(Circuit design data)
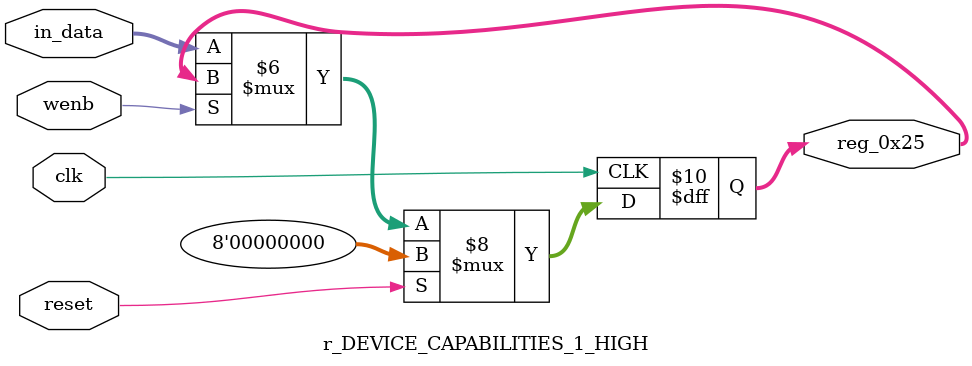
<source format=v>
module r_DEVICE_CAPABILITIES_1_HIGH(output reg [7:0] reg_0x25, input wire reset, input wire wenb, input wire [7:0] in_data, input wire clk);
	always@(posedge clk)
	begin
		if(reset==0) begin
			if(wenb==0)
				reg_0x25<=in_data;
			else
				reg_0x25<=reg_0x25;
		end
		else
			reg_0x25<=8'h00;
	end
endmodule
</source>
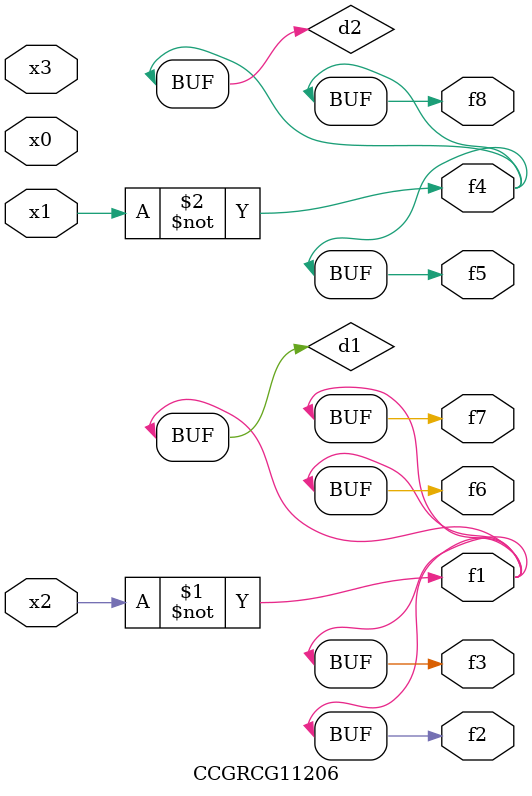
<source format=v>
module CCGRCG11206(
	input x0, x1, x2, x3,
	output f1, f2, f3, f4, f5, f6, f7, f8
);

	wire d1, d2;

	xnor (d1, x2);
	not (d2, x1);
	assign f1 = d1;
	assign f2 = d1;
	assign f3 = d1;
	assign f4 = d2;
	assign f5 = d2;
	assign f6 = d1;
	assign f7 = d1;
	assign f8 = d2;
endmodule

</source>
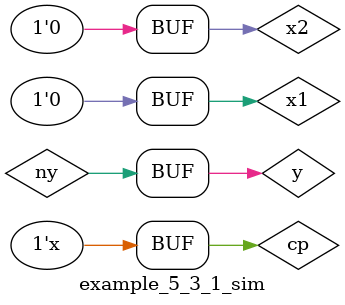
<source format=v>

`timescale 1ns / 1ps	

module example_5_3_1_sim();

    reg cp, x1, x2;
    wire ny, z;
    reg y;
                               
    example_5_3_1 U(.cp(cp), .x1(x1), .x2(x2), .y(y), .ny(ny), .z(z));

    initial begin
         #0
         y=0;
         cp=1;
         x1=0;
         x2=0;
         #20          
         x1=0;
         x2=1;
         #20
         x1=1;
         x2=0;
         #20 
         x1=1;
         x2=1;
         #20 
         x1=0;
         x2=1;
         #20 
         x1=1;
         x2=1;
         #20 
         x1=1;
         x2=0;
         #20 
         x1=0;
         x2=0;
    end
    
    always #10 cp <= ~cp;

    always #20 y <= ny;

endmodule
</source>
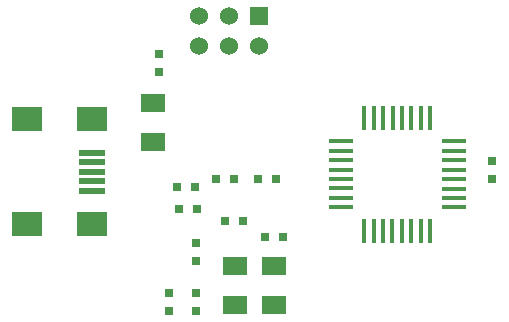
<source format=gtp>
G04 (created by PCBNEW-RS274X (2012-01-19 BZR 3256)-stable) date Fri 05 Oct 2012 12:09:18 PM NZDT*
G01*
G70*
G90*
%MOIN*%
G04 Gerber Fmt 3.4, Leading zero omitted, Abs format*
%FSLAX34Y34*%
G04 APERTURE LIST*
%ADD10C,0.006000*%
%ADD11R,0.031500X0.025000*%
%ADD12R,0.080000X0.060000*%
%ADD13R,0.060000X0.060000*%
%ADD14C,0.060000*%
%ADD15R,0.078700X0.017700*%
%ADD16R,0.017700X0.078700*%
%ADD17R,0.025000X0.031500*%
%ADD18R,0.098400X0.078700*%
%ADD19R,0.090600X0.019700*%
G04 APERTURE END LIST*
G54D10*
G54D11*
X35264Y-30926D03*
X35264Y-30326D03*
X36169Y-30926D03*
X36169Y-30326D03*
G54D12*
X38780Y-30729D03*
X38780Y-29429D03*
X37481Y-30729D03*
X37481Y-29429D03*
G54D13*
X38272Y-21110D03*
G54D14*
X38272Y-22110D03*
X37272Y-21110D03*
X37272Y-22110D03*
X36272Y-21110D03*
X36272Y-22110D03*
G54D15*
X44770Y-25284D03*
X44770Y-25599D03*
X44770Y-25914D03*
X44770Y-26229D03*
X44770Y-26544D03*
X44770Y-26859D03*
X44770Y-27174D03*
X44770Y-27489D03*
X41004Y-27487D03*
X41004Y-25277D03*
X41004Y-25597D03*
X41004Y-25917D03*
X41004Y-26227D03*
X41004Y-26547D03*
X41004Y-26857D03*
X41004Y-27177D03*
G54D16*
X43986Y-28277D03*
X43672Y-28277D03*
X43356Y-28277D03*
X43042Y-28277D03*
X42726Y-28277D03*
X42412Y-28277D03*
X42096Y-28277D03*
X41782Y-28277D03*
X43984Y-24497D03*
X43674Y-24497D03*
X43354Y-24497D03*
X43044Y-24497D03*
X42734Y-24497D03*
X42414Y-24497D03*
X42094Y-24497D03*
X41774Y-24497D03*
G54D11*
X46051Y-26555D03*
X46051Y-25955D03*
G54D17*
X36854Y-26531D03*
X37454Y-26531D03*
X38832Y-26531D03*
X38232Y-26531D03*
G54D11*
X34949Y-22973D03*
X34949Y-22373D03*
G54D17*
X37729Y-27948D03*
X37129Y-27948D03*
X39068Y-28460D03*
X38468Y-28460D03*
X35554Y-26806D03*
X36154Y-26806D03*
G54D11*
X36169Y-29272D03*
X36169Y-28672D03*
G54D17*
X36194Y-27554D03*
X35594Y-27554D03*
G54D18*
X30539Y-28027D03*
X30539Y-24543D03*
X32704Y-28047D03*
X32704Y-24543D03*
G54D19*
X32704Y-26295D03*
X32704Y-25980D03*
X32704Y-25665D03*
X32704Y-26610D03*
X32704Y-26925D03*
G54D12*
X34752Y-23991D03*
X34752Y-25291D03*
M02*

</source>
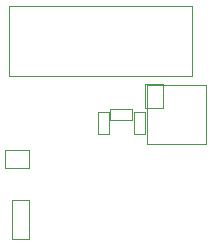
<source format=gbr>
G04 #@! TF.GenerationSoftware,KiCad,Pcbnew,(5.0.1)-3*
G04 #@! TF.CreationDate,2018-12-06T00:17:23+01:00*
G04 #@! TF.ProjectId,air602bob,616972363032626F622E6B696361645F,rev?*
G04 #@! TF.SameCoordinates,Original*
G04 #@! TF.FileFunction,Other,User*
%FSLAX46Y46*%
G04 Gerber Fmt 4.6, Leading zero omitted, Abs format (unit mm)*
G04 Created by KiCad (PCBNEW (5.0.1)-3) date 06/12/2018 00:17:23*
%MOMM*%
%LPD*%
G01*
G04 APERTURE LIST*
%ADD10C,0.050000*%
G04 APERTURE END LIST*
D10*
G04 #@! TO.C,JP2*
X78105000Y-88900000D02*
X78105000Y-90932000D01*
X78105000Y-88900000D02*
X76581000Y-88900000D01*
X76581000Y-90932000D02*
X78105000Y-90932000D01*
X76581000Y-90932000D02*
X76581000Y-88900000D01*
G04 #@! TO.C,JP1*
X66783000Y-96012000D02*
X64751000Y-96012000D01*
X66783000Y-96012000D02*
X66783000Y-94488000D01*
X64751000Y-94488000D02*
X64751000Y-96012000D01*
X64751000Y-94488000D02*
X66783000Y-94488000D01*
G04 #@! TO.C,XA1*
X81748000Y-88940000D02*
X76748000Y-88940000D01*
X76748000Y-88940000D02*
X76748000Y-93940000D01*
X76748000Y-93940000D02*
X81748000Y-93940000D01*
X81748000Y-93940000D02*
X81748000Y-88940000D01*
G04 #@! TO.C,C3*
X66770000Y-101980000D02*
X65310000Y-101980000D01*
X65310000Y-101980000D02*
X65310000Y-98680000D01*
X65310000Y-98680000D02*
X66770000Y-98680000D01*
X66770000Y-98680000D02*
X66770000Y-101980000D01*
G04 #@! TO.C,C2*
X73495000Y-91272000D02*
X73495000Y-93132000D01*
X72555000Y-91272000D02*
X73495000Y-91272000D01*
X72555000Y-93132000D02*
X72555000Y-91272000D01*
X73495000Y-93132000D02*
X72555000Y-93132000D01*
G04 #@! TO.C,C1*
X76543000Y-93132000D02*
X75603000Y-93132000D01*
X75603000Y-93132000D02*
X75603000Y-91272000D01*
X75603000Y-91272000D02*
X76543000Y-91272000D01*
X76543000Y-91272000D02*
X76543000Y-93132000D01*
G04 #@! TO.C,L1*
X75502000Y-90970000D02*
X75502000Y-91910000D01*
X75502000Y-91910000D02*
X73642000Y-91910000D01*
X73642000Y-91910000D02*
X73642000Y-90970000D01*
X73642000Y-90970000D02*
X75502000Y-90970000D01*
G04 #@! TO.C,ANT1*
X80543000Y-82230000D02*
X65043000Y-82230000D01*
X65043000Y-82230000D02*
X65043000Y-88180000D01*
X65043000Y-88180000D02*
X80543000Y-88180000D01*
X80543000Y-88180000D02*
X80543000Y-82230000D01*
G04 #@! TD*
M02*

</source>
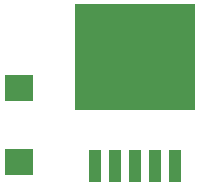
<source format=gbr>
G04 EAGLE Gerber RS-274X export*
G75*
%MOMM*%
%FSLAX34Y34*%
%LPD*%
%INSolderpaste Bottom*%
%IPPOS*%
%AMOC8*
5,1,8,0,0,1.08239X$1,22.5*%
G01*
%ADD10R,1.016000X2.692400*%
%ADD11R,10.160000X8.940800*%
%ADD12R,2.450000X2.250000*%


D10*
X379476Y321056D03*
X362458Y321056D03*
X345440Y321056D03*
X328422Y321056D03*
X311404Y321056D03*
D11*
X345440Y413004D03*
D12*
X247650Y387100D03*
X247650Y324100D03*
M02*

</source>
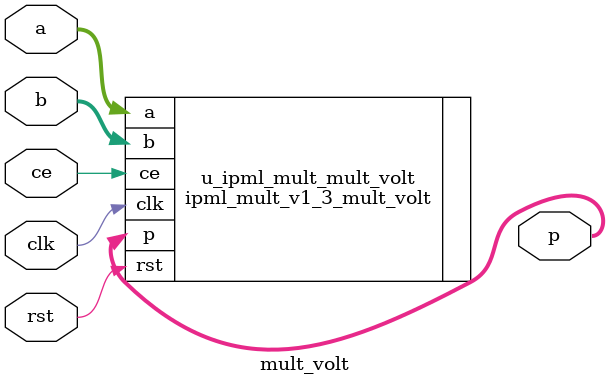
<source format=v>

module mult_volt
(
     ce  ,
     rst ,
     clk ,
     a   ,
     b   ,
     p
);



localparam ASIZE = 18 ; //@IPC int 2,72

localparam BSIZE = 18 ; //@IPC int 2,72

localparam A_SIGNED = 1 ; //@IPC enum 0,1

localparam B_SIGNED = 1 ; //@IPC enum 0,1

localparam ASYNC_RST = 1 ; //@IPC enum 0,1

localparam OPTIMAL_TIMING = 0 ; //@IPC enum 0,1

localparam INREG_EN = 0 ; //@IPC enum 0,1

localparam PIPEREG_EN_1 = 1 ; //@IPC enum 0,1

localparam PIPEREG_EN_2 = 1 ; //@IPC enum 0,1

localparam PIPEREG_EN_3 = 1 ; //@IPC enum 0,1

localparam OUTREG_EN = 0 ; //@IPC enum 0,1

//tmp variable for ipc purpose

localparam PIPE_STATUS = 3 ; //@IPC enum 0,1,2,3,4,5

localparam ASYNC_RST_BOOL = 1 ; //@IPC bool

localparam OPTIMAL_TIMING_BOOL = 0 ; //@IPC bool

//end of tmp variable
localparam  GRS_EN       = "FALSE"         ;

localparam  PSIZE = ASIZE + BSIZE          ;

input                 ce  ;
input                 rst ;
input                 clk ;
input  [ASIZE-1:0]    a   ;
input  [BSIZE-1:0]    b   ;
output [PSIZE-1:0]    p   ;

ipml_mult_v1_3_mult_volt
    #(
    .ASIZE           ( ASIZE            ),
    .BSIZE           ( BSIZE            ),
    .OPTIMAL_TIMING  ( OPTIMAL_TIMING   ),
    .INREG_EN        ( INREG_EN         ),
    .PIPEREG_EN_1    ( PIPEREG_EN_1     ),
    .PIPEREG_EN_2    ( PIPEREG_EN_2     ),
    .PIPEREG_EN_3    ( PIPEREG_EN_3     ),
    .OUTREG_EN       ( OUTREG_EN        ),
    .GRS_EN          ( GRS_EN           ),
    .A_SIGNED        ( A_SIGNED         ),
    .B_SIGNED        ( B_SIGNED         ),
    .ASYNC_RST       ( ASYNC_RST        )
    )u_ipml_mult_mult_volt
    (
    .ce              ( ce     ),
    .rst             ( rst    ),
    .clk             ( clk    ),
    .a               ( a      ),
    .b               ( b      ),
    .p               ( p      )
    );

endmodule


</source>
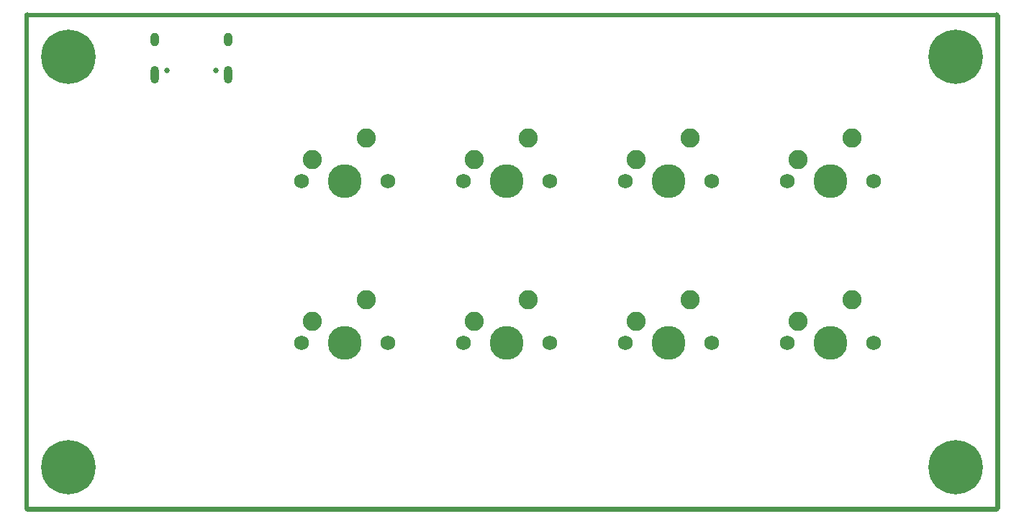
<source format=gbs>
%TF.GenerationSoftware,KiCad,Pcbnew,(5.1.10-1-10_14)*%
%TF.CreationDate,2021-08-27T11:15:08+08:00*%
%TF.ProjectId,SMP v.2,534d5020-762e-4322-9e6b-696361645f70,rev?*%
%TF.SameCoordinates,Original*%
%TF.FileFunction,Soldermask,Bot*%
%TF.FilePolarity,Negative*%
%FSLAX46Y46*%
G04 Gerber Fmt 4.6, Leading zero omitted, Abs format (unit mm)*
G04 Created by KiCad (PCBNEW (5.1.10-1-10_14)) date 2021-08-27 11:15:08*
%MOMM*%
%LPD*%
G01*
G04 APERTURE LIST*
%TA.AperFunction,Profile*%
%ADD10C,0.050000*%
%TD*%
%ADD11C,0.500000*%
%ADD12C,0.650000*%
%ADD13O,1.000000X2.100000*%
%ADD14O,1.000000X1.600000*%
%ADD15C,1.750000*%
%ADD16C,2.250000*%
%ADD17C,3.987800*%
%ADD18C,6.400000*%
G04 APERTURE END LIST*
D10*
X156052520Y-83629500D02*
G75*
G02*
X155727400Y-83954620I-325120J0D01*
G01*
X155727400Y-25214580D02*
G75*
G02*
X156052520Y-25539700I0J-325120D01*
G01*
X41366440Y-25539700D02*
G75*
G02*
X41691560Y-25214580I325120J0D01*
G01*
X41689020Y-83957160D02*
G75*
G02*
X41363900Y-83632040I0J325120D01*
G01*
D11*
X155778200Y-25488900D02*
X155778200Y-83677760D01*
X41640760Y-83677760D02*
X155778200Y-83677760D01*
X41641840Y-25488900D02*
X41640760Y-83677760D01*
X41641840Y-25488900D02*
X155778200Y-25488900D01*
D10*
X41366440Y-25539700D02*
X41363900Y-83632040D01*
X155727400Y-25214580D02*
X41691560Y-25214580D01*
X156052520Y-83629500D02*
X156052520Y-25539700D01*
X41689020Y-83957160D02*
X155727400Y-83954620D01*
D12*
%TO.C,USB1*%
X58084180Y-32017560D03*
X63864180Y-32017560D03*
D13*
X65294180Y-32547560D03*
X56654180Y-32547560D03*
D14*
X65294180Y-28367560D03*
X56654180Y-28367560D03*
%TD*%
D15*
%TO.C,MX8*%
X141265900Y-64136300D03*
X131105900Y-64136300D03*
D16*
X132375900Y-61596300D03*
D17*
X136185900Y-64136300D03*
D16*
X138725900Y-59056300D03*
%TD*%
D18*
%TO.C,H4*%
X46528800Y-78790800D03*
%TD*%
%TO.C,H3*%
X46528800Y-30378400D03*
%TD*%
%TO.C,H2*%
X150901400Y-78790800D03*
%TD*%
%TO.C,H1*%
X150901400Y-30378400D03*
%TD*%
D15*
%TO.C,MX7*%
X122215900Y-64136300D03*
X112055900Y-64136300D03*
D16*
X113325900Y-61596300D03*
D17*
X117135900Y-64136300D03*
D16*
X119675900Y-59056300D03*
%TD*%
D15*
%TO.C,MX6*%
X103165900Y-64136300D03*
X93005900Y-64136300D03*
D16*
X94275900Y-61596300D03*
D17*
X98085900Y-64136300D03*
D16*
X100625900Y-59056300D03*
%TD*%
D15*
%TO.C,MX5*%
X84115900Y-64136300D03*
X73955900Y-64136300D03*
D16*
X75225900Y-61596300D03*
D17*
X79035900Y-64136300D03*
D16*
X81575900Y-59056300D03*
%TD*%
D15*
%TO.C,MX4*%
X141265900Y-45086300D03*
X131105900Y-45086300D03*
D16*
X132375900Y-42546300D03*
D17*
X136185900Y-45086300D03*
D16*
X138725900Y-40006300D03*
%TD*%
D15*
%TO.C,MX3*%
X122215900Y-45086300D03*
X112055900Y-45086300D03*
D16*
X113325900Y-42546300D03*
D17*
X117135900Y-45086300D03*
D16*
X119675900Y-40006300D03*
%TD*%
D15*
%TO.C,MX2*%
X103165900Y-45086300D03*
X93005900Y-45086300D03*
D16*
X94275900Y-42546300D03*
D17*
X98085900Y-45086300D03*
D16*
X100625900Y-40006300D03*
%TD*%
D15*
%TO.C,MX1*%
X84115900Y-45086300D03*
X73955900Y-45086300D03*
D16*
X75225900Y-42546300D03*
D17*
X79035900Y-45086300D03*
D16*
X81575900Y-40006300D03*
%TD*%
M02*

</source>
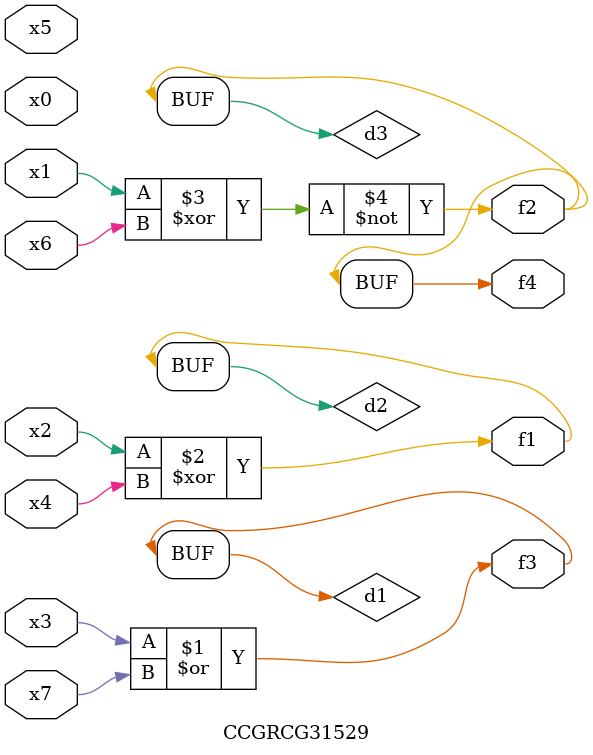
<source format=v>
module CCGRCG31529(
	input x0, x1, x2, x3, x4, x5, x6, x7,
	output f1, f2, f3, f4
);

	wire d1, d2, d3;

	or (d1, x3, x7);
	xor (d2, x2, x4);
	xnor (d3, x1, x6);
	assign f1 = d2;
	assign f2 = d3;
	assign f3 = d1;
	assign f4 = d3;
endmodule

</source>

**To-do item:**
Whenever a line of the data includes the word "output", show that line in full.

**Expected answer:**
module r_DEVICE_CAPABILITIES_1_HIGH(output reg [7:0] reg_0x25, input wire reset, input wire wenb, input wire [7:0] in_data, input wire clk);
	output f1, f2, f3, f4, f5, f6, f7, f8
output [PSIZE-1:0]    p   ;
	output f1, f2, f3, f4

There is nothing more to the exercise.